Introduction

This report is on the UCB_Admissions data set, this is data pulled from 1973 UC Berkeley’s admissions system suspected gender bias where the school roughly admitted 44% of their male applicants and 35% of their female applicants. This data set in particular is interesting no only based on the topic of gender bias, but also due to the data presenting a phenomenon called Simpson’s Paradox. This paradox is a visual trend or result that is present when data is put into groups that make some of the data reverse or seemingly disappear when the data is combined

Graph 1: This graph displays the general number of applicants and there Status wether it be “Admitted” or “Rejected”

Numbers like these are typical for colleges, of course, varying in scale. This grpah would be consider the “granulated” or the most basic form in which the data can be graphed and displayed for viewing.

Graph 2: This set of graphs goes futher into the data providing whether an applicant is “Admitted” or “Rejected” and male or female.

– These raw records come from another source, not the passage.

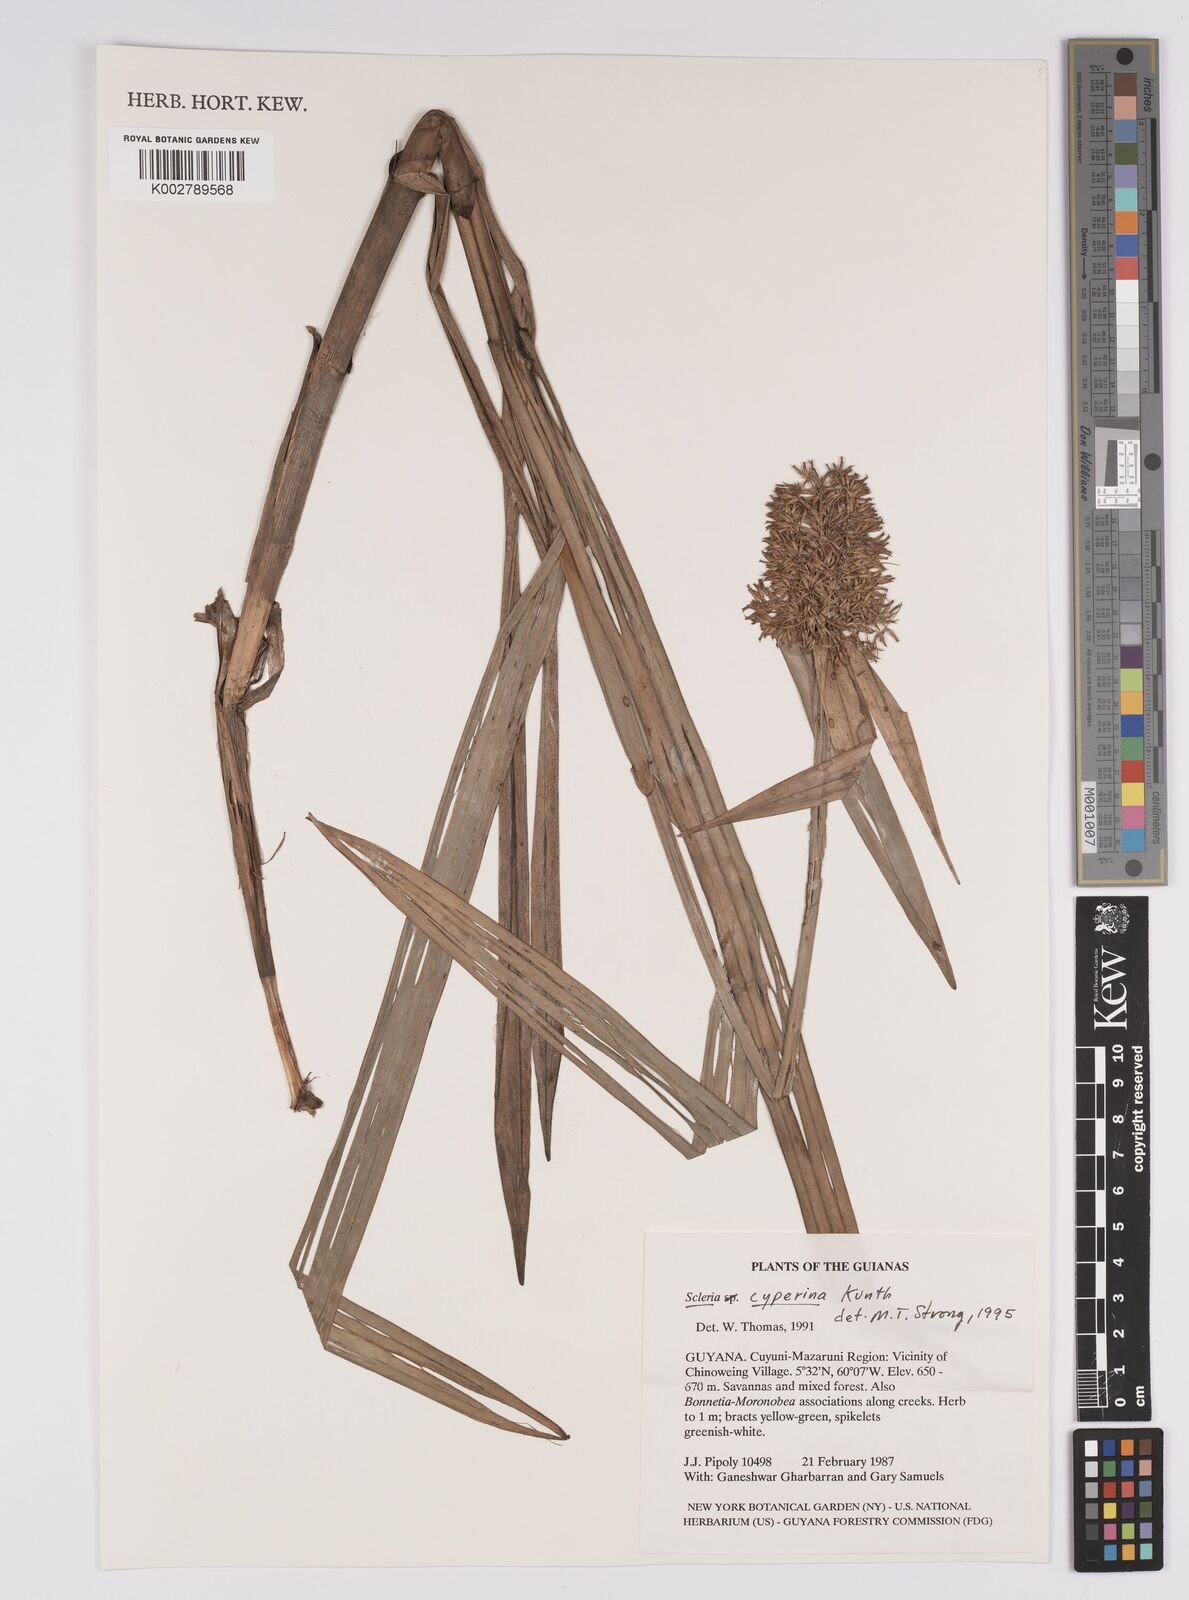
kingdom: Plantae
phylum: Tracheophyta
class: Liliopsida
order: Poales
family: Cyperaceae
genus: Scleria
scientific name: Scleria cyperina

In the graphs shown above we can see that compared to men, women seemed to be admitted less with about a 70% rejection rate. This also shows just how many men applied to UC Berkely compared to women who make up about 40% of applicants.

Graph 3: To take a closer look at the data lets include the Departments to which applicants appied to specifically

For this graph lets break it down by “Departments” of interest

Shown in Department A the acceptance rate is good with about 22% of women being rejected

Shown in Department B we can see from the graph that women were accepted at a higher rate than men

Shown in Department F We can see that the acceptance rate is very low but it has accepted women at a higher rate than men

Here is a similar grpah made using the same data. Does it look any different?

This is a prime example of the Simpson’s Paradox

Shown in Department A the acceptance rate is decent, but seemingly about all women that applied were accepted which is hard to see due to its small size.

Shown in Department B we can see from the graph that seemingly no women applied to this department perpetuating the false “gender bias”, but again the data is hard to see or isn’t shown due to the scale of the graph.

Shown in Department F We can see that the acceptance rate is very low but it has seemingly accepted only women, this is also incredibly false but according to the graph these are the fact.